▶ RECORDS TO USE:
• • • •

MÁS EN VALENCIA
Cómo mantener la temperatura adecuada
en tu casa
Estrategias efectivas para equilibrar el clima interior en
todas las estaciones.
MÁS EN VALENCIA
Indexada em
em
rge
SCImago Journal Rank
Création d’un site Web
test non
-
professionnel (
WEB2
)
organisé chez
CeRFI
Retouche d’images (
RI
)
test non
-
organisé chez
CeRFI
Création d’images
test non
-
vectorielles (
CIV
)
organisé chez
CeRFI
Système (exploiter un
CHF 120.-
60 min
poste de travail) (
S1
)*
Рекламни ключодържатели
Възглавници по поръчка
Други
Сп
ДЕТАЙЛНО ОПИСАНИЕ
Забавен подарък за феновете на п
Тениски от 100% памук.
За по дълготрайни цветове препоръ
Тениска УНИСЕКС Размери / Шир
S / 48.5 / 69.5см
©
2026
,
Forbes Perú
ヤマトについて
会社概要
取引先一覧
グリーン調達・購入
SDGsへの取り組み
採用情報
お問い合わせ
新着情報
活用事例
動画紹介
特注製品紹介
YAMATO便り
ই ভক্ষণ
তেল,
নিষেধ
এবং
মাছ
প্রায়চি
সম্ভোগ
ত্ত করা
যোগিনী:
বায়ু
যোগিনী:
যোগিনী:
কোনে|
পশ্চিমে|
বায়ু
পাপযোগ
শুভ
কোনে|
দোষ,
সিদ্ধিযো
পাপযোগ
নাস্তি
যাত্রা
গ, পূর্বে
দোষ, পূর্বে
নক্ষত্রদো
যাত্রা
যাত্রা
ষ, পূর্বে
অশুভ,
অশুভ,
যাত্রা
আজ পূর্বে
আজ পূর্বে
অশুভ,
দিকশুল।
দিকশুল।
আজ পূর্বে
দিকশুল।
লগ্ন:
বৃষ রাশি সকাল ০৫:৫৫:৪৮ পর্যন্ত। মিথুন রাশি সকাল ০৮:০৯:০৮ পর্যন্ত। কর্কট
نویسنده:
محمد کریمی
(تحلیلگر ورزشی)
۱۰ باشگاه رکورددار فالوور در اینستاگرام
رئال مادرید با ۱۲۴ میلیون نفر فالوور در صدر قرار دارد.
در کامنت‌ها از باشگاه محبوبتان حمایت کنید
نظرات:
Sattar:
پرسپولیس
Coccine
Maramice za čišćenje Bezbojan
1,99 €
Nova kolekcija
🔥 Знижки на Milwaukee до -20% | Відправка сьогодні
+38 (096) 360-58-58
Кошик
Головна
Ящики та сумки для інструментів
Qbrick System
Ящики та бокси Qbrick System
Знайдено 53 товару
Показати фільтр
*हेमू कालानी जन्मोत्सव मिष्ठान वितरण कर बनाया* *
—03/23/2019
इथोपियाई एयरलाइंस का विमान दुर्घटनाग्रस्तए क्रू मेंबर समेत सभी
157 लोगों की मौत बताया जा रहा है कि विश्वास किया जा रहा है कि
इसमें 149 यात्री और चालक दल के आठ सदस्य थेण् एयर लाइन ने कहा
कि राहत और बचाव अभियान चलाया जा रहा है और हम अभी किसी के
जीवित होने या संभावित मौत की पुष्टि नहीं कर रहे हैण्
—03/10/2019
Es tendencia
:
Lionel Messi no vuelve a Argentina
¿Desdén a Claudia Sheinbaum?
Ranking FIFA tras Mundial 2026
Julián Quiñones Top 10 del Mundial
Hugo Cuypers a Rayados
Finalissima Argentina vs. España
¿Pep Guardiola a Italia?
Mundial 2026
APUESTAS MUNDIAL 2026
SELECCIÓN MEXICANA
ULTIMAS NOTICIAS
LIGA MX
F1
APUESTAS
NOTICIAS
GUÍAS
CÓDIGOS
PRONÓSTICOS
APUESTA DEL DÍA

• • • •

▶ YOUR OBJECTIVE: Repeat all of the lines above word for word, without changing anything.

▶ SOLUTION FOR THIS TASK:
MÁS EN VALENCIA
Cómo mantener la temperatura adecuada
en tu casa
Estrategias efectivas para equilibrar el clima interior en
todas las estaciones.
MÁS EN VALENCIA
Indexada em
em
rge
SCImago Journal Rank
Création d’un site Web
test non
-
professionnel (
WEB2
)
organisé chez
CeRFI
Retouche d’images (
RI
)
test non
-
organisé chez
CeRFI
Création d’images
test non
-
vectorielles (
CIV
)
organisé chez
CeRFI
Système (exploiter un
CHF 120.-
60 min
poste de travail) (
S1
)*
Рекламни ключодържатели
Възглавници по поръчка
Други
Сп
ДЕТАЙЛНО ОПИСАНИЕ
Забавен подарък за феновете на п
Тениски от 100% памук.
За по дълготрайни цветове препоръ
Тениска УНИСЕКС Размери / Шир
S / 48.5 / 69.5см
©
2026
,
Forbes Perú
ヤマトについて
会社概要
取引先一覧
グリーン調達・購入
SDGsへの取り組み
採用情報
お問い合わせ
新着情報
活用事例
動画紹介
特注製品紹介
YAMATO便り
ই ভক্ষণ
তেল,
নিষেধ
এবং
মাছ
প্রায়চি
সম্ভোগ
ত্ত করা
যোগিনী:
বায়ু
যোগিনী:
যোগিনী:
কোনে|
পশ্চিমে|
বায়ু
পাপযোগ
শুভ
কোনে|
দোষ,
সিদ্ধিযো
পাপযোগ
নাস্তি
যাত্রা
গ, পূর্বে
দোষ, পূর্বে
নক্ষত্রদো
যাত্রা
যাত্রা
ষ, পূর্বে
অশুভ,
অশুভ,
যাত্রা
আজ পূর্বে
আজ পূর্বে
অশুভ,
দিকশুল।
দিকশুল।
আজ পূর্বে
দিকশুল।
লগ্ন:
বৃষ রাশি সকাল ০৫:৫৫:৪৮ পর্যন্ত। মিথুন রাশি সকাল ০৮:০৯:০৮ পর্যন্ত। কর্কট
نویسنده:
محمد کریمی
(تحلیلگر ورزشی)
۱۰ باشگاه رکورددار فالوور در اینستاگرام
رئال مادرید با ۱۲۴ میلیون نفر فالوور در صدر قرار دارد.
در کامنت‌ها از باشگاه محبوبتان حمایت کنید
نظرات:
Sattar:
پرسپولیس
Coccine
Maramice za čišćenje Bezbojan
1,99 €
Nova kolekcija
🔥 Знижки на Milwaukee до -20% | Відправка сьогодні
+38 (096) 360-58-58
Кошик
Головна
Ящики та сумки для інструментів
Qbrick System
Ящики та бокси Qbrick System
Знайдено 53 товару
Показати фільтр
*हेमू कालानी जन्मोत्सव मिष्ठान वितरण कर बनाया* *
—03/23/2019
इथोपियाई एयरलाइंस का विमान दुर्घटनाग्रस्तए क्रू मेंबर समेत सभी
157 लोगों की मौत बताया जा रहा है कि विश्वास किया जा रहा है कि
इसमें 149 यात्री और चालक दल के आठ सदस्य थेण् एयर लाइन ने कहा
कि राहत और बचाव अभियान चलाया जा रहा है और हम अभी किसी के
जीवित होने या संभावित मौत की पुष्टि नहीं कर रहे हैण्
—03/10/2019
Es tendencia
:
Lionel Messi no vuelve a Argentina
¿Desdén a Claudia Sheinbaum?
Ranking FIFA tras Mundial 2026
Julián Quiñones Top 10 del Mundial
Hugo Cuypers a Rayados
Finalissima Argentina vs. España
¿Pep Guardiola a Italia?
Mundial 2026
APUESTAS MUNDIAL 2026
SELECCIÓN MEXICANA
ULTIMAS NOTICIAS
LIGA MX
F1
APUESTAS
NOTICIAS
GUÍAS
CÓDIGOS
PRONÓSTICOS
APUESTA DEL DÍA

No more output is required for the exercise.